Wyoming has become the first state to reject new national science education standards, a decision based in part on some Wyoming lawmakers’ concerns that the standards teach climate change as a scientifically-accepted phenomenon.
Wyoming’s rejection of the Next Generation Science Standards (NGSS) came in the form of a footnote to the state’s budget, which stipulated that “neither the state board of education nor the department shall expend any amount appropriated under this section for any review or adoption of the next generation science standards.”
The footnote was co-authored by Wyoming Rep. Matt Teeters (R), who clarified that it was the standards’ inclusion of climate change in curriculums that worried him most.
“[The standards] handle global warming as settled science,” he told the Casper Star Tribune. “There’s all kind of social implications involved in that that I don’t think would be good for Wyoming.”
State Board of Education Chariman Ron Micheli agreed.
“I don’t accept, personally, that [climate change] is a fact,” Micheli said. “[The standards are] very prejudiced in my opinion against fossil-fuel development.”
The standards were developed by 26 states and multiple science and education organizations and provide guidelines for science education that include the teaching of climate science and evolution. These topics are sometimes only taught in specialized classes like Earth Science that aren’t required of all students — the NGSS recommends they be incorporated into general curricula, with climate change education starting in middle school. Proponents of the standards are pushing back against Wyoming’s budget footnote, which became law when Gov. Matt Mead — who has proudly referred to himself as a climate skeptic — signed the budget into law earlier this month. Climate Parents, a group that’s fought for the adoption of the standards in several states, is planning a campaign in Wyoming urging Gov. Mead to adopt science standards that are as thorough as the NGSS and that include climate change in the curriculum.
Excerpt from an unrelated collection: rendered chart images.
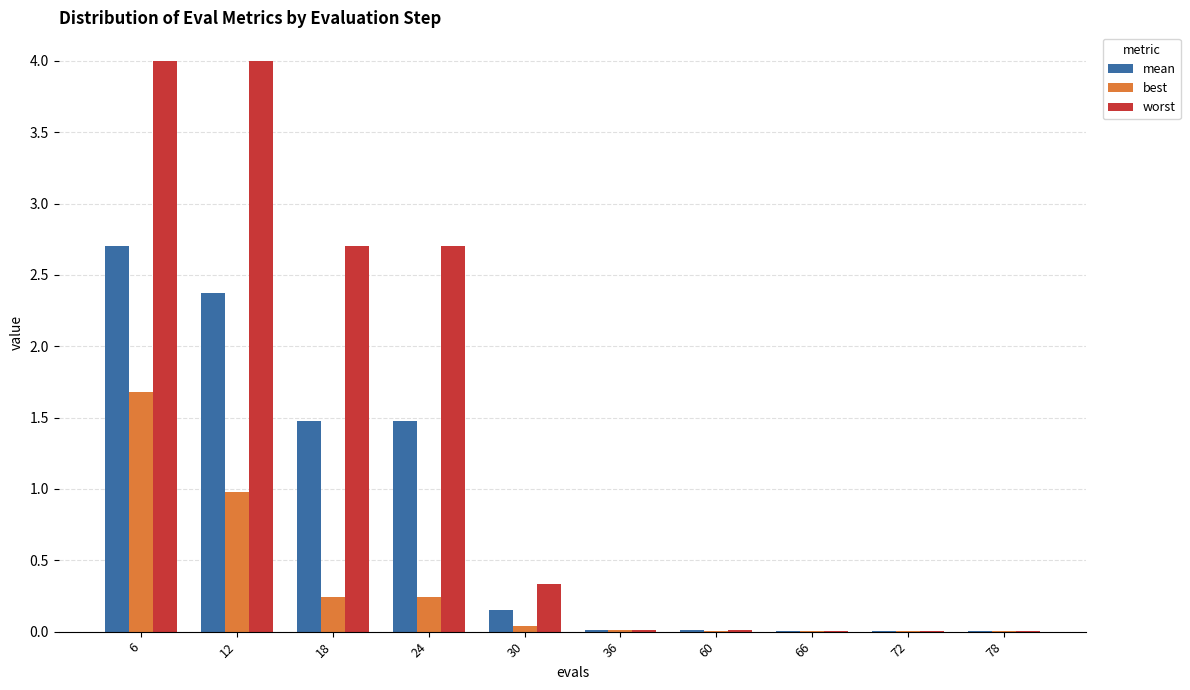

What is the total value across all series at 30?

0.5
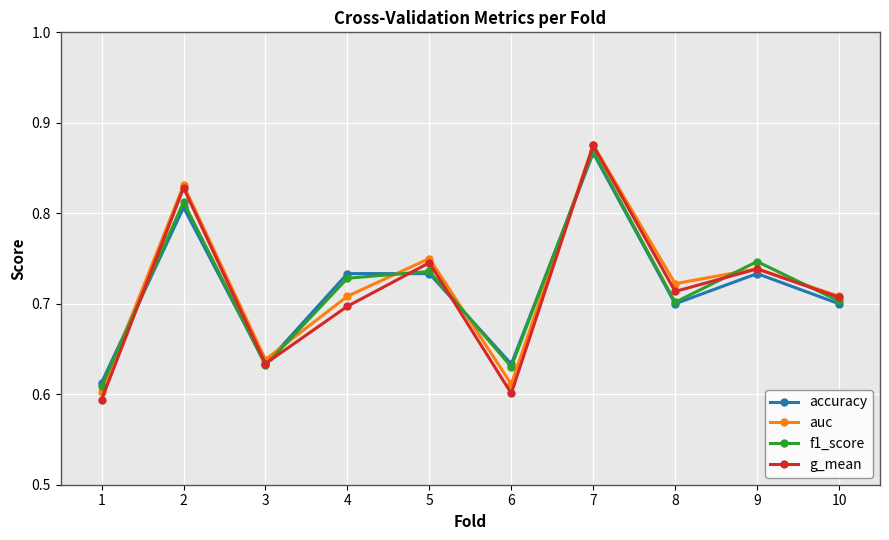

Between 3 and 8, which series saw the biggest shift?

auc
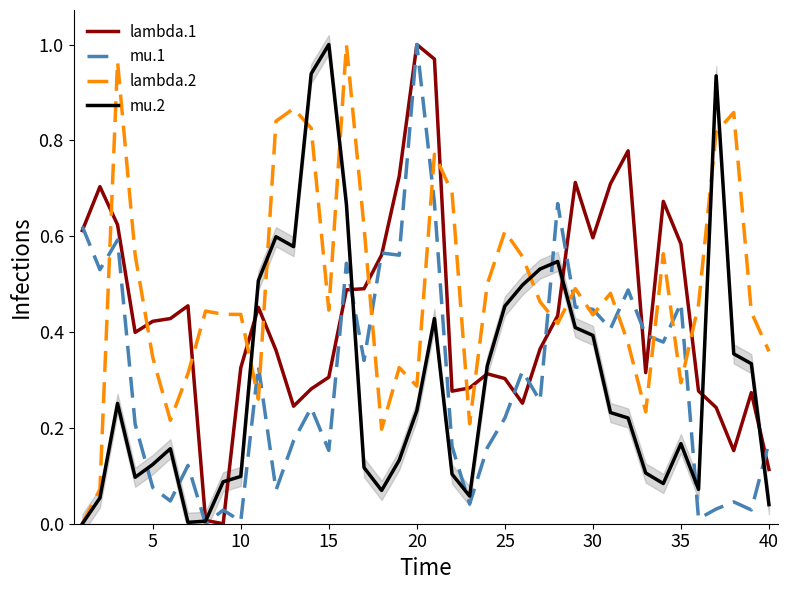

In mu.1, how many points are higher than both neighbors (excluding endpoints)?

13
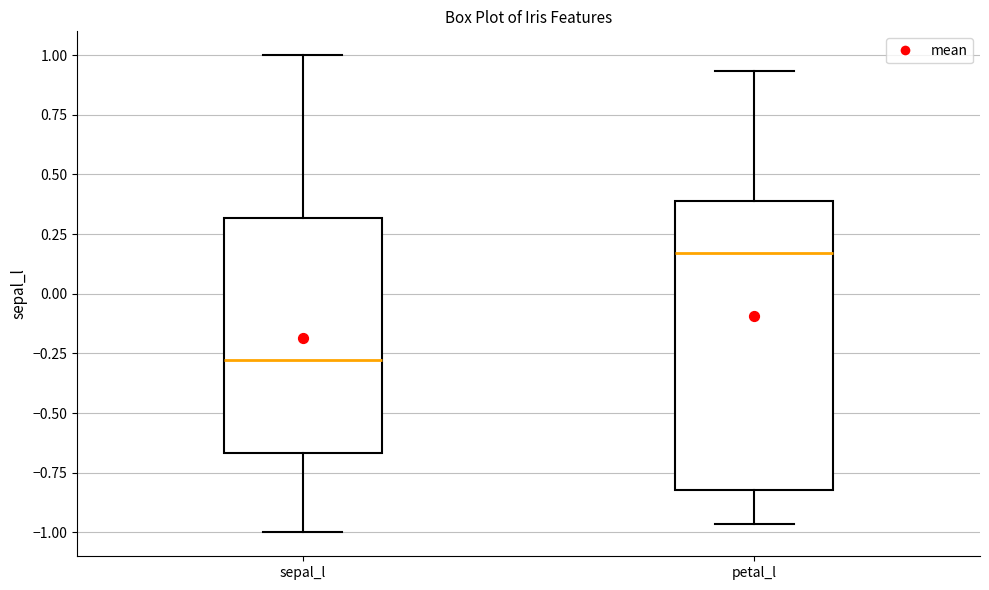

Reading left to right, read every box against the y-axis: the position of its median line, the range the box covers, and the ends of its whiskers. The values are not printed on the chart, so give them approximately, as read against the axis.

sepal_l: median -0.30, box -0.65 to 0.30, whiskers -1.00 to 1.00
petal_l: median 0.15, box -0.80 to 0.40, whiskers -0.95 to 0.95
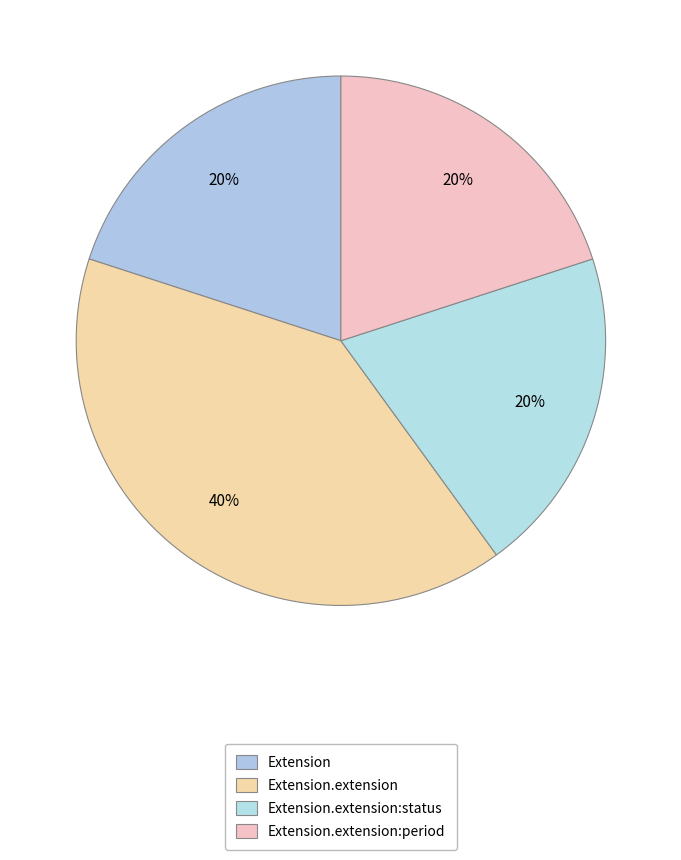

Which has a higher value, Extension.extension:period or Extension.extension?

Extension.extension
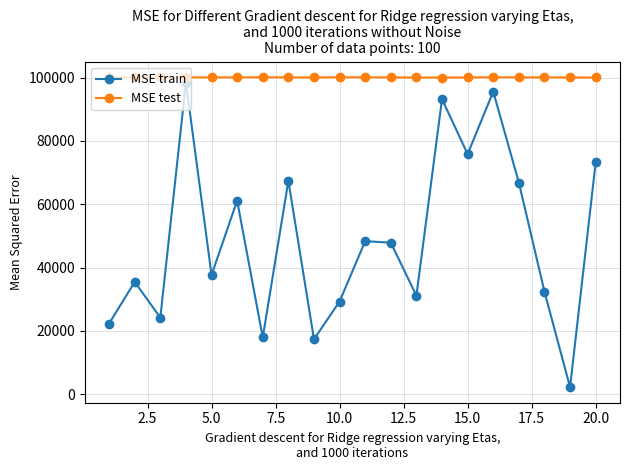

What are all the series names shown in the legend?

MSE train, MSE test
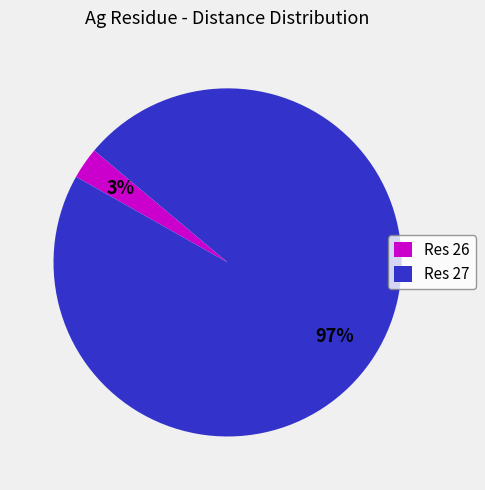

Is there a majority slice in this chart?

Yes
“Rep. Teeter is clearly willing to prevent Wyoming students from getting a 21st century science education because he’s concerned that kids learning climate science would be harmful to the fossil fuel industry,” Lisa Hoyos, director and co-founder of Climate Parents told ThinkProgress in an email. “It’s clear that his priorities are out of sync with ensuring kids get a strong foundation in science, including the climate science they’ll need to navigate their future.”
The standards, which represent the first major overhaul of science education in the U.S. in more than a decade, have been adopted in 10 states so far, as well as D.C. The standards ran into some opposition in Kentucky, where a review committee in September voted down the state’s plan to incorporate them into its curriculum. But Gov. Steve Beshear intervened, saying he would implement the standards, which were approved by the state last June, “under his own authority.” Texas has also voiced its disapproval of the standards — in 2012, Texas Board of Education Chair Barbara Cargill said there was a “zero percent chance” Texas would approve the guidelines.